黒猫眠り姫〔上〕[完]

「湊はどっちでもないね。」

「そう?」

「うん。私の希望では湊は飼い主であって欲しい。」

「ふふっ。鈴ってホント可愛いよね。」

片手で頭を撫でられてきゅんとなる。

ホント湊ってタイミングいい。

いつもタイミングよく現れたり、

タイミングよく言葉かけてくれたり、

私にはなくちゃならない存在。

どこに居てもきっと湊が私の一番。

「それじゃあ、桐も待ってることだし

行こうか。
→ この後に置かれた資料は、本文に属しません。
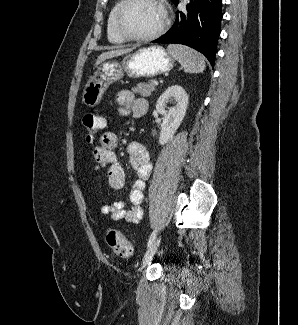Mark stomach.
Here are the masks:
<instances>
[{
    "label": "stomach",
    "mask_w": 298,
    "mask_h": 325,
    "mask_svg": "<svg viewBox=\"0 0 298 325\" xmlns=\"http://www.w3.org/2000/svg\"><path fill=\"white\" fill-rule=\"evenodd\" d=\"M174 66V58L170 56L164 46L152 44L131 50L118 60H107L97 66V70L89 76L82 90V102L88 108L100 104L110 84L118 82L124 76L129 78H152L157 74L169 72Z\"/></svg>",
    "instance_id": "stomach-1"
}]
</instances>
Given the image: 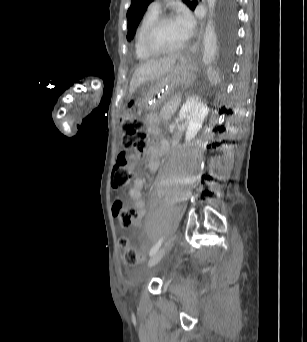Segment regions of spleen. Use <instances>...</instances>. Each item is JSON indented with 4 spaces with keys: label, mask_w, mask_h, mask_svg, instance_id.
I'll use <instances>...</instances> for the list:
<instances>
[{
    "label": "spleen",
    "mask_w": 307,
    "mask_h": 342,
    "mask_svg": "<svg viewBox=\"0 0 307 342\" xmlns=\"http://www.w3.org/2000/svg\"><path fill=\"white\" fill-rule=\"evenodd\" d=\"M209 76L211 77L210 78V83L211 84H218L219 83V78L217 77L218 76V71L215 70L214 66L210 67Z\"/></svg>",
    "instance_id": "1"
}]
</instances>
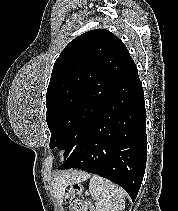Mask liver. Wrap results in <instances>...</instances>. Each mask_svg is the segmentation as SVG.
Segmentation results:
<instances>
[{
  "label": "liver",
  "instance_id": "liver-1",
  "mask_svg": "<svg viewBox=\"0 0 178 211\" xmlns=\"http://www.w3.org/2000/svg\"><path fill=\"white\" fill-rule=\"evenodd\" d=\"M82 178V174L77 171H65L61 172L58 176L53 178L52 186L55 195L59 200L64 196L65 188L79 181Z\"/></svg>",
  "mask_w": 178,
  "mask_h": 211
}]
</instances>
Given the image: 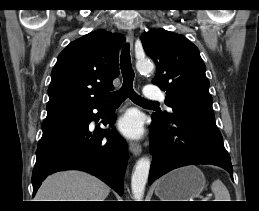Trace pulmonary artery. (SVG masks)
<instances>
[{
  "instance_id": "1",
  "label": "pulmonary artery",
  "mask_w": 259,
  "mask_h": 211,
  "mask_svg": "<svg viewBox=\"0 0 259 211\" xmlns=\"http://www.w3.org/2000/svg\"><path fill=\"white\" fill-rule=\"evenodd\" d=\"M144 96L148 100L163 99V93L160 90H158L154 85H150V84L145 87Z\"/></svg>"
}]
</instances>
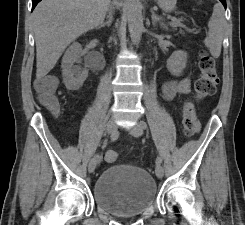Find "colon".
<instances>
[{"label":"colon","instance_id":"colon-1","mask_svg":"<svg viewBox=\"0 0 245 225\" xmlns=\"http://www.w3.org/2000/svg\"><path fill=\"white\" fill-rule=\"evenodd\" d=\"M198 68L200 75L194 85V97L203 99L213 95L219 81L215 61L213 57L202 50L198 57ZM39 99L47 107L54 111H59L60 104L55 96V83L49 82L38 88ZM183 128L186 137H191L199 132L200 122L195 114V108L192 100H187L183 104ZM114 155L108 153L106 161H111Z\"/></svg>","mask_w":245,"mask_h":225}]
</instances>
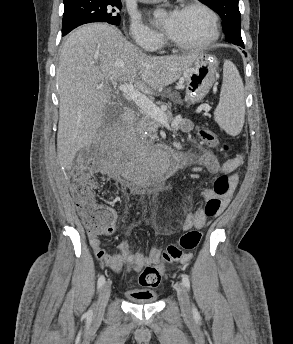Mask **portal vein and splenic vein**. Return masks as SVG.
Segmentation results:
<instances>
[{
    "mask_svg": "<svg viewBox=\"0 0 293 344\" xmlns=\"http://www.w3.org/2000/svg\"><path fill=\"white\" fill-rule=\"evenodd\" d=\"M119 90L130 98L144 113L156 119L163 125L168 124V118L164 111L157 107L148 97L137 91L133 84H120Z\"/></svg>",
    "mask_w": 293,
    "mask_h": 344,
    "instance_id": "1",
    "label": "portal vein and splenic vein"
}]
</instances>
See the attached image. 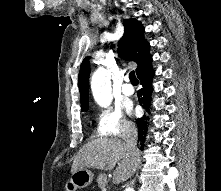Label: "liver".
Returning a JSON list of instances; mask_svg holds the SVG:
<instances>
[{
  "label": "liver",
  "instance_id": "1",
  "mask_svg": "<svg viewBox=\"0 0 221 191\" xmlns=\"http://www.w3.org/2000/svg\"><path fill=\"white\" fill-rule=\"evenodd\" d=\"M138 160L130 155L125 142L117 138L95 139L85 144L75 157L71 173L83 168L112 170L113 183L128 180L135 172Z\"/></svg>",
  "mask_w": 221,
  "mask_h": 191
}]
</instances>
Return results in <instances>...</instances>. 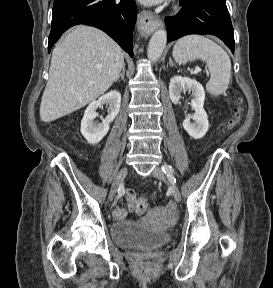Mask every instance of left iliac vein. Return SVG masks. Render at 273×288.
Masks as SVG:
<instances>
[{
  "instance_id": "obj_1",
  "label": "left iliac vein",
  "mask_w": 273,
  "mask_h": 288,
  "mask_svg": "<svg viewBox=\"0 0 273 288\" xmlns=\"http://www.w3.org/2000/svg\"><path fill=\"white\" fill-rule=\"evenodd\" d=\"M152 175L161 180V181H166V176L165 173L163 172V170L159 167L154 168V170L152 171ZM170 190L172 192V195L174 197V199L179 202L181 200V193L178 189V187L175 184L170 183Z\"/></svg>"
}]
</instances>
」

ぎゅって繋ぐ手が強くて、

湊に身を預けた感じだ。

サンダルを履くと夏の気分。

いつもインドアの夏を過ごしてたから

今年は少し違う。

私の知らないところに行く。

興味はある。

でも、知らない土地に行くっていうのに

不安にならないわけはない。

「遅いぞ。」

下に降りると桐はもう車を回してた。

「早く乗れ。」

たまに思う。

湊と桐ってすごい仲良しな気がする。

乗れって言う前に湊は乗ろうとしてた。

そういうのって以心伝心ってヤツなのかも

しれない。

「桐、安全運転してね?」

ホント心配。

この前、病院に行った時、

この世のスピードとは思えない速度

出して走ってたと思う。

「まかせろ。」

そういうのが心配なんだけど?

わかってないよね。

桐ってたまに馬鹿さが出る。

でも、そういう桐嫌いじゃない。

むしろ、好き。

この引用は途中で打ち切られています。